-- BEGIN Document --

Now we will update our feature list by creating two new features, __messages_to_poi__ and __messages_from_poi__ and as well deleting features with too many null entires. 

The new feature messages_to_poi shows the ratio a person send emails to POI and messages_from_poi emails sent from POI.

As we remember in Question 1 features like __loan_advances, director_fees, restricted_stock_deferred and deferral_payments__ have the highest missing entries and will be removed therefore.

Our new Dataframe after update looks now:

Index: 143 entries

Data columns (total 20 columns):

Name | Non-Null | Type |
--- | --- | --- |
salary | 94 |non-null float64
to_messages | 86 |non-null float64
total_payments | 123 |non-null float64
exercised_stock_options | 101 |non-null float64
bonus | 81 |non-null float64
restricted_stock | 109| non-null float64
shared_receipt_with_poi | 86| non-null float64
total_stock_value | 125| non-null float64
expenses | 94 | non-null float64
from_messages | 86 | non-null float64
other | 91 | non-null float64
from_this_person_to_poi | 86 | non-null float64
poi | 143 | non-null bool
deferred_income | 48 | non-null float64
long_term_incentive | 65 | non-null float64
email_address | 111 | non-null object
from_poi_to_this_person | 86 | non-null float64
percent_missing | 143 | non-null float64
messages_to_poi  | 86 | non-null float64
messages_from_poi | 86 | non-null float64
dtypes: bool(1), float64(18), object(1)
memory usage: 22.5+ KB

Next we will also check the raws for the missing values. We we will delete rows with more then 75% missing values.

These persons are:

- 'CHAN RONNIE',
- 'WHALEY DAVID A',
- 'CLINE KENNETH W', 
- 'WAKEHAM JOHN',
- 'WROBEL BRUCE', 
- 'SAVAGE FRANK', 
- 'GRAMM WENDY L'

Our Dataframe after cleaning looks now: 

Index: __136 entries__

Data columns (total 20 columns):

Name | Non-Null | Type |
--- | --- | --- |
salary             |        94 | non-null float64 
to_messages         |       86 | non-null float64 
total_payments       |      120 | non-null float64 
exercised_stock_options |    99 | non-null float64 
bonus                    |  81 | non-null float64 
restricted_stock        |   107 | non-null float64 
shared_receipt_with_poi  |  86 | non-null float64 
total_stock_value |         122 | non-null float64 
expenses           |        93 |non-null float64 
from_messages       |       86|  non-null float64 
other                |      91 | non-null float64 
from_this_person_to_poi |    86 | non-null float64 
poi           |             136 | non-null bool 
deferred_income |            46 |non-null float64 
long_term_incentive |       65 | non-null float64 
email_address        |      111 | non-null object 
from_poi_to_this_person |   86 | non-null float64 
percent_missing          |  136 | non-null float64
messages_to_poi        |    86 | non-null float64 
messages_from_poi       |   86 | non-null float64 
dtypes: bool(1), float64(18), object(1)

-- END Document --
-- BEGIN Data provided --

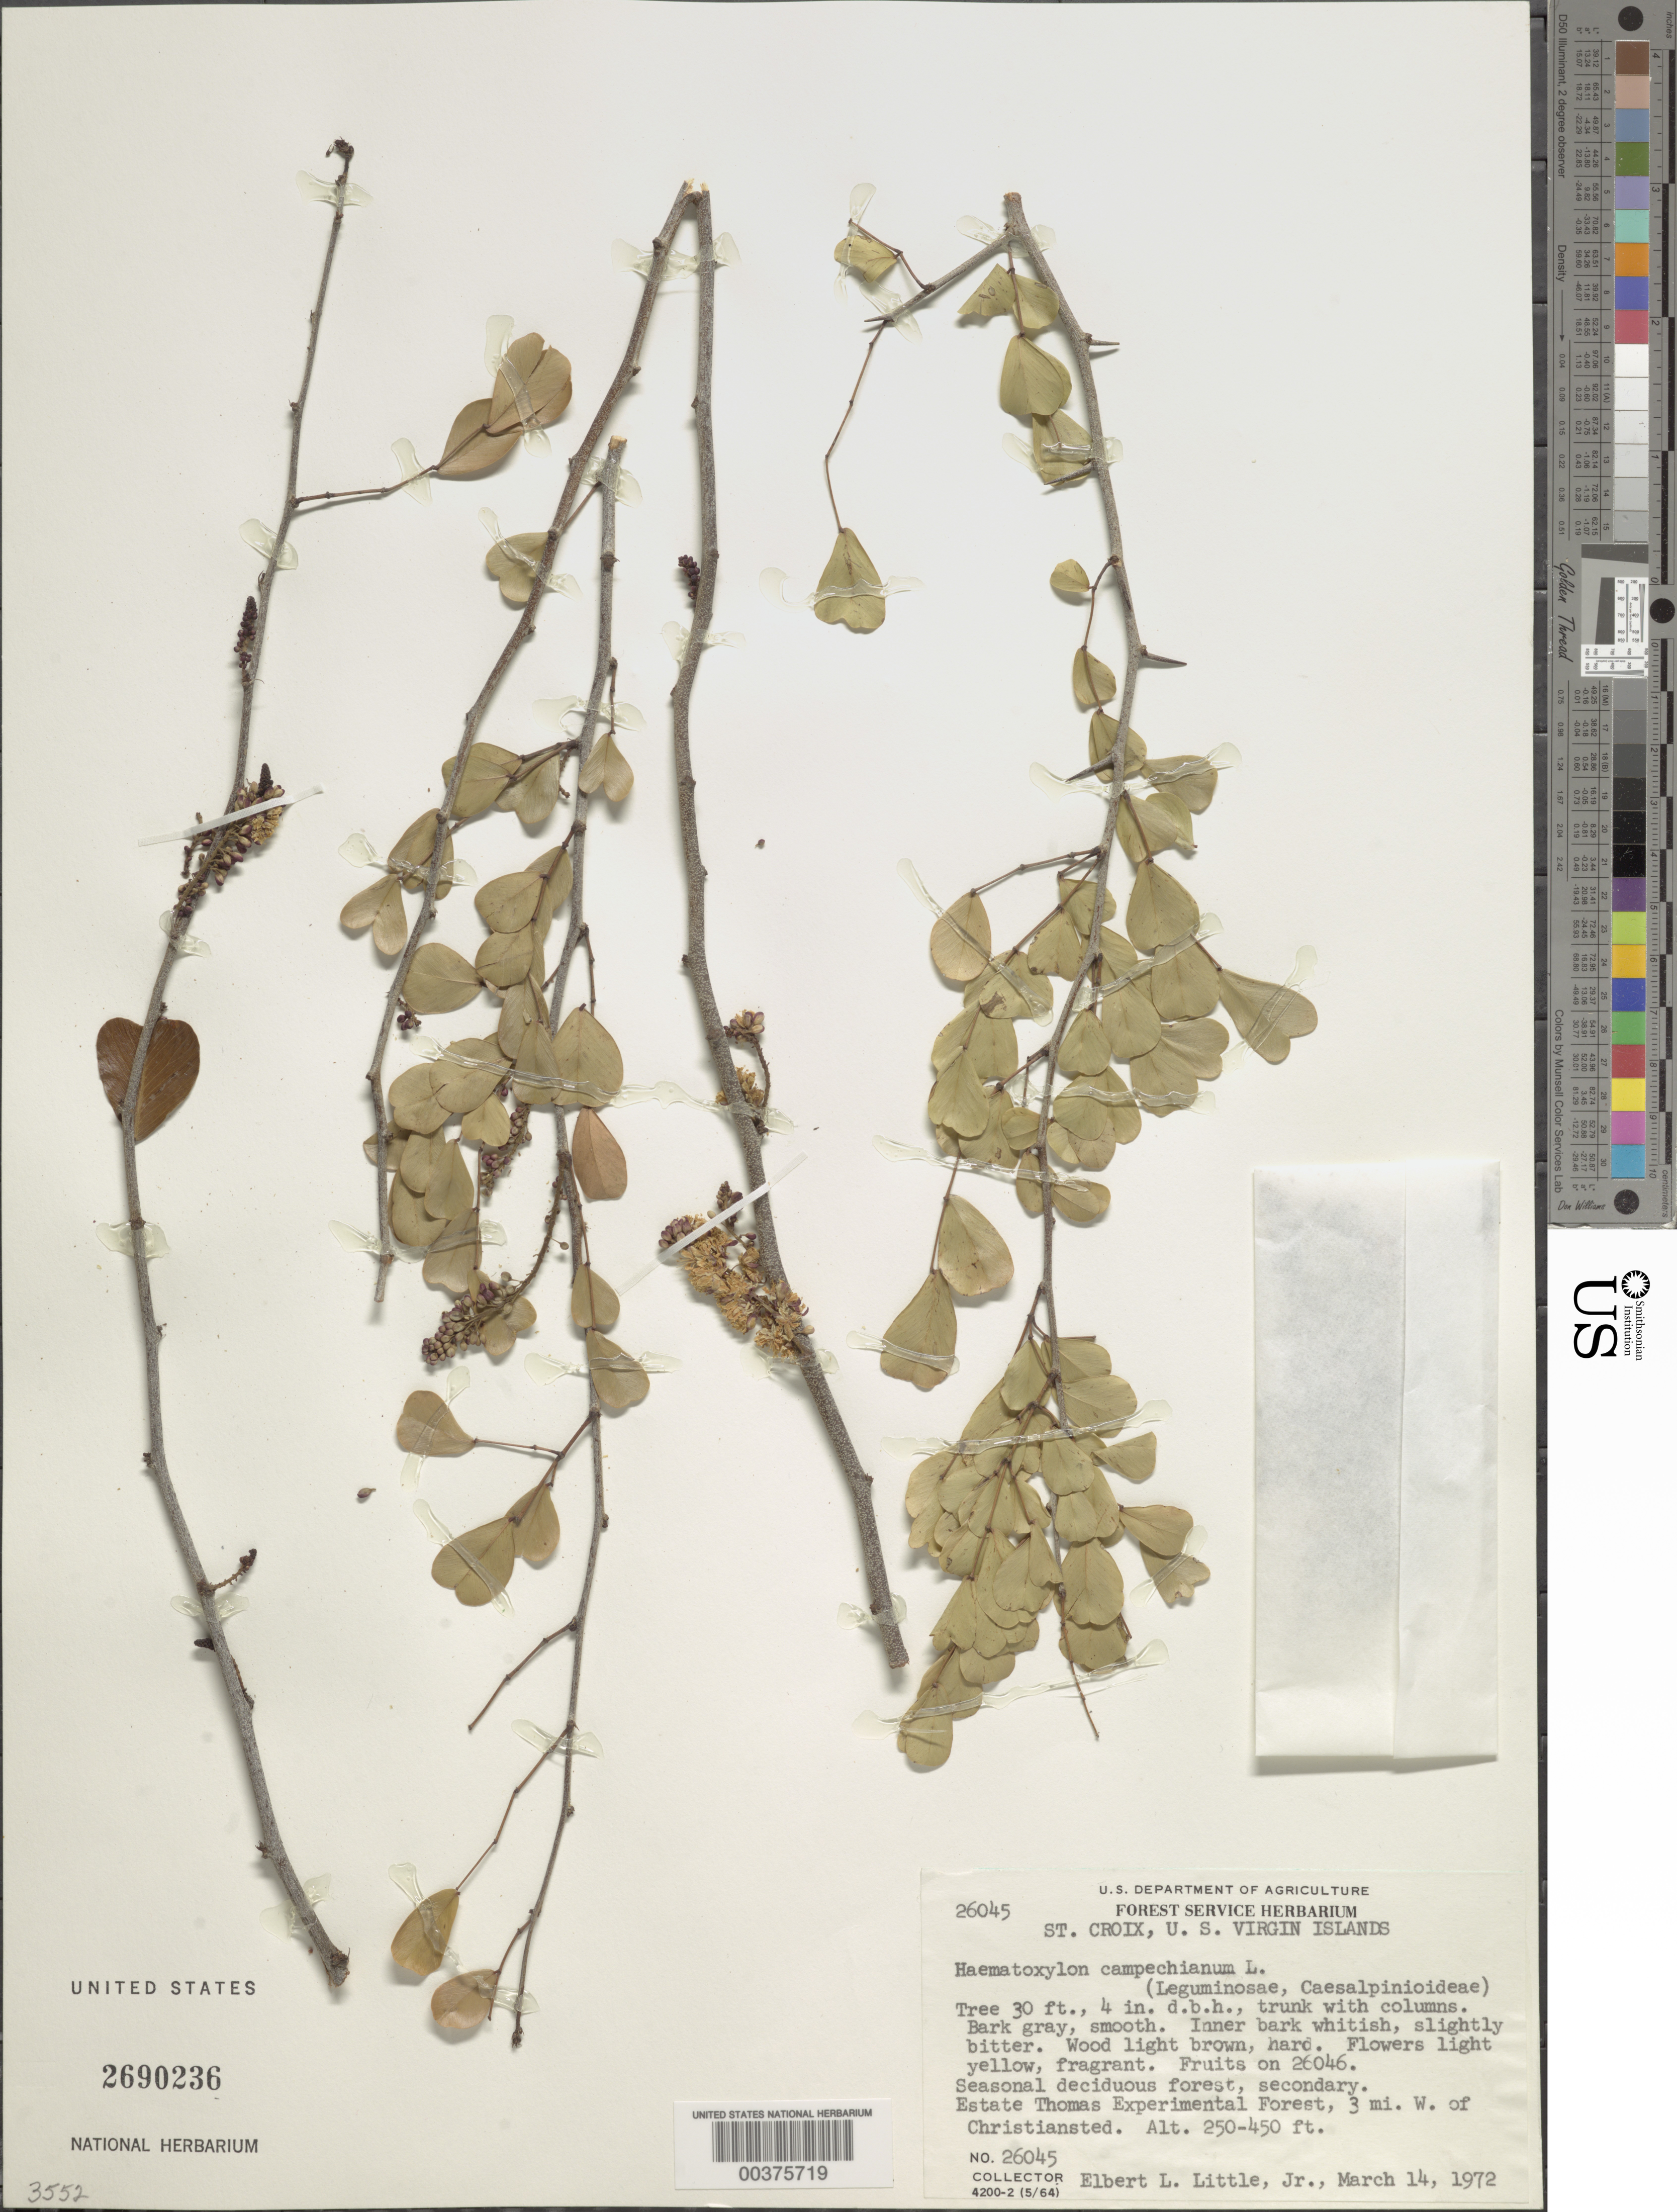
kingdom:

-- END Data provided --

## Your tasks
A – Give again, word for word, the part of the data-cleaning text starting with "Now we will" and going on through "sent from POI.".
B – Answer these questions from the data-cleaning text:
(i) Which four features are removed because they have the most missing entries?
(ii) Above what share of missing values is a row deleted?
(iii) How many entries does the Dataframe have after cleaning?
C – Go on with the data-cleaning text, starting after its final line.

## Answers to each task
A –
Now we will update our feature list by creating two new features, __messages_to_poi__ and __messages_from_poi__ and as well deleting features with too many null entires. 

The new feature messages_to_poi shows the ratio a person send emails to POI and messages_from_poi emails sent from POI.

B –
(i) loan_advances, director_fees, restricted_stock_deferred and deferral_payments
(ii) More than 75%
(iii) 136

C –
For the missing values we will take the __mean__ of it´s column. 



We have chosen the scikit-learn __SelectKBest__ to select the best influential features. SelectKBest is selecting features according to the highest k scores (see also scikit-learn.org - sklearn.feature_selection). Before running SelectKBest we have scaled our dataset with the sklearn.preprocessing.scale which standardize our dataset along any axis (see also scikit-learn.org - sklearn.preprocessing.scale).

#### BEST FEATURES 

Score | Feature Name | 
--- | --- | 
27.44 | exercised_stock_options 
19.97 | total_stock_value 
12.72 | messages_to_poi 
10.89 | bonus 
8.95 | salary 
7.19 | total_payments
6.37 | restricted_stock 
5.68 | long_term_incentive 
5.46 | shared_receipt_with_poi 
4.91 | deferred_income 
2.89 | from_poi_to_this_person 
1.82 | other 
1.30 | from_this_person_to_poi 
1.11 | messages_from_poi 
0.56 | from_messages 
0.55 | expenses 
0.35 | to_messages 

As we can assess here only 2 of first 10 features are from fraction of Email, rest is from finance fraction. Also our engineered features have different scores. "Messages to POI" is on third place and therefore also significant for further investigations, while "Messages from POI" is not so significant and on 14th place. We didn´t fix the K value yet, because we want to be flexibel and in case also use our engineered feature "Messages from POI" (with a K of 15).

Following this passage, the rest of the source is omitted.